Le Real Madrid a en effet su relever le défi physique tout en y ajoutant sa note technique.
« On a encaissé le but de Zidane au moment où on commençait à mieux s’organiser. En plus, sur ce but, on a commis des erreurs de défense », commentait Omar Hitzfeld, nullement désabusé, toujours persuadé que le Bayern peut encore rattraper le Werder de Brême en Bundesliga (malgré 7 points de retard).
Helguera, performance
de grande classe
Mais le paradoxe de cette seizième confrontation entre ces deux vieux rivaux, c’est que le Real, qui multiplie les achats à sensation dans le secteur offensif, s’est imposé finalement « grâce à la belle défense de l’équipe », comme l’analysait l’entraîneur Carlos Queiroz. Un peu comme si l’absence de Roberto Carlos, suspendu, avait rééquilibré ce secteur fragile des « merengue ».

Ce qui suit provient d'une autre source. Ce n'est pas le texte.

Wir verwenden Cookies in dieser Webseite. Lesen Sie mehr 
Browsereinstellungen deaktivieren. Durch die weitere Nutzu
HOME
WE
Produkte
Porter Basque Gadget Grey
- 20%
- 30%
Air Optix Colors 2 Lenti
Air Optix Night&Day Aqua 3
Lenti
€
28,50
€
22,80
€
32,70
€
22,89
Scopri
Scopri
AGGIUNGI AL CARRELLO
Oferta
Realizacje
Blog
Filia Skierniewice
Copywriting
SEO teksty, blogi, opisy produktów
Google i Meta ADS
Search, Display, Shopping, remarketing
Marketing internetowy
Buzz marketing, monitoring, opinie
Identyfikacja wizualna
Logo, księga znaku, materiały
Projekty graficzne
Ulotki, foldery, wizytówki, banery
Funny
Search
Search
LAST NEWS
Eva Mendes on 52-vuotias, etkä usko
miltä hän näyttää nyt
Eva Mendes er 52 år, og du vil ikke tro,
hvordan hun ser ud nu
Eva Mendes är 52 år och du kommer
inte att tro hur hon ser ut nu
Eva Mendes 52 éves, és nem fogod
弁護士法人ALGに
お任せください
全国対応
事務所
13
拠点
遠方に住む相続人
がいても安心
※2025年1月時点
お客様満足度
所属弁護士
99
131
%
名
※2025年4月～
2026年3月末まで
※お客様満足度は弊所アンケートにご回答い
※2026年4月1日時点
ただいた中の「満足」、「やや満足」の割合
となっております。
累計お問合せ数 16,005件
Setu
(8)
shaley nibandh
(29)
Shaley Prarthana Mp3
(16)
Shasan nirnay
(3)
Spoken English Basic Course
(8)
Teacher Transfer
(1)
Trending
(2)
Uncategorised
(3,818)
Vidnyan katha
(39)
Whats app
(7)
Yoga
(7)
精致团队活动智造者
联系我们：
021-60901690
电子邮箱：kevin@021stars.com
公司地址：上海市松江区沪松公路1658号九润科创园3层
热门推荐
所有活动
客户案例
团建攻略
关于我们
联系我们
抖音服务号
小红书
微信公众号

Et pourtant, Salgado, Helguera, Mejia et Raul Bravo ne sont pas les joueurs les plus connus du Real. Mais Ivan Helguera, sans doute le meilleur homme sur le terrain, a réalisé une performance de grande classe. Et puis, Zinedine Zidane a marqué le but de la victoire, dans une position d’équilibriste au second poteau, en exploitant au mieux un coup de tête rageur de Michel Salgado, victorieux de son duel avec la défense centrale bavaroise.
« On a réussi à faire jeu égal avec le Bayern sur ses vertus : son jeu physique, les ballons aériens et le marquage. Et puis, on a fait la différence sur nos atouts : le jeu technique », précisait Queiroz, pour qui « ce résultat est le fruit de beaucoup de travail, de beaucoup de discipline, de 90 minutes de concentration totale ».
Goût amer
Pour la deuxième année consécutive, le Bayern ne sera pas en quarts de finale de la Ligue des champions.
Mais l’échec de cette saison laisse un goût amer car le Bayern a démontré mercredi qu’il avait largement la pointure pour aller plus loin. « Cela aurait pu être la finale de la Ligue des champions », estimait même Queiroz, fin diplomate.
Jusqu’au bout, le Bayern a poussé mais sans jamais mettre véritablement en difficulté un Iker Casillas sobre et efficace. Dans les dernières minutes, les Bavarois ont voulu durcir encore plus un jeu déjà très physique, mais l’expérimenté arbitre suisse, Urs Meier, a eu l’intelligence de convoquer les deux entraîneurs pour leur demander de calmer leurs joueurs au lieu de sortir sa boîte à cartons.
Ainsi, si le Bayern a sans aucun doute manqué le coche au match aller où il avait les moyens de creuser l’écart, le Real Madrid, quant à lui, même privé de Ronaldo et Roberto Carlos, a profité de ce sommet pour montrer une nouvelle facette de son talent.